Ein erhöhter Wartungsaufwand als Folge des Radbruchs am 1. Mai in Kaulsdorf hatte bereits im Juni zu verkürzten Zügen und Zugausfällen geführt. Doch die Lage war viel dramatischer, als die Öffentlichkeit ahnte. Die S-Bahn setzte immer mehr Wagen ein, bei denen die Wartungsfristen insbesondere an den Achsen und Rädern nicht eingehalten worden waren.

Als das Eisenbahn-Bundesamt bei Kontrollen Ende Juni diese Missstände entdeckte und zugleich feststellen musste, dass Zusagen der S-Bahn-Geschäftsführung gegenüber dem Eisenbahn-Bundesamt nicht eingehalten wurden, war die Stilllegung der meisten Fahrzeuge der Baureihe 481 unvermeidlich. Da von den 1260 Wagen genau 1000 zu dieser jüngsten Baureihe gehören, war das Chaos im S-Bahn-Betrieb vorprogrammiert.
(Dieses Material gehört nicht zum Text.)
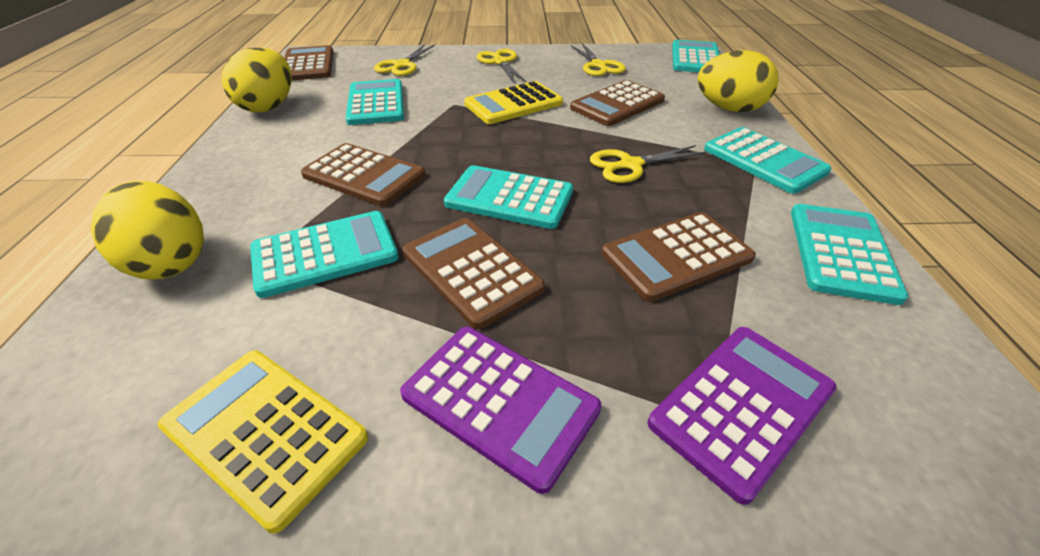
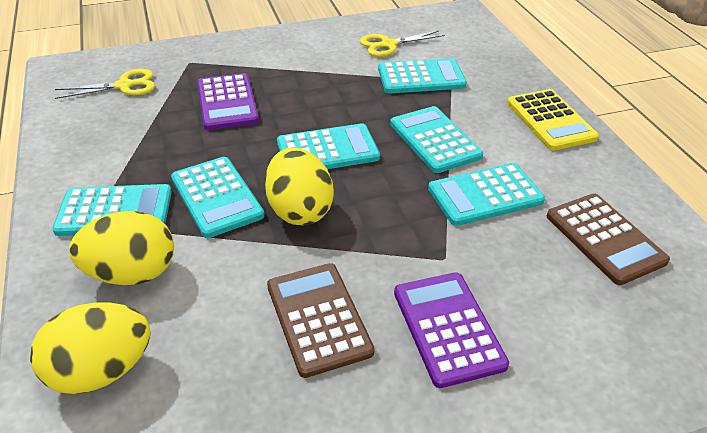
brown calculator: [284,45,333,81] [301,143,426,207] [402,218,545,329] [570,80,665,126] [601,212,756,302] = 5 -> [267,263,375,378] [547,194,670,285] = 2
yellow calculator: [157,350,368,534] [464,81,563,124] = 2 -> [507,89,599,151] = 1
yellow scissors: [374,44,435,76] [476,49,527,82] [571,43,626,76] [590,145,707,183] = 4 -> [55,69,155,99] [360,30,445,57] = 2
Gravierender aber war der Vertrauensverlust. Natürlich fühlte sich das Eisenbahn- Bundesamt getäuscht und belogen, was sicherlich noch Jahre nachwirken und den S-Bahn-Betrieb erschweren wird. Vor allem aber waren Fahrgäste und Politiker entsetzt, dass für die S-Bahn-Geschäftsführung entgegen allen Beteuerungen die Sicherheit ihrer Kunden nicht oberstes Gebot war.

Diese Fakten, ergänzt um peinliche öffentliche Auftritte des S-Bahn-Geschäftsführers Tobias Heinemann, ließen der Deutschen Bahn keine andere Wahl, als sich am 2. Juli von der gesamten vierköpfigen Geschäftsführung zu trennen. Befremdet hat allerdings, dass der Geschäftsführer Produktion, Peter Büsing, nach nur einem Monat gehen musste, während sein zur DB-Regio-Zentrale in Frankfurt am Main gewechselter Vorgänger Ulrich Thon verschont blieb, obwohl er maßgeblich für die technischen Missstände bei der Berliner S-Bahn verantwortlich war.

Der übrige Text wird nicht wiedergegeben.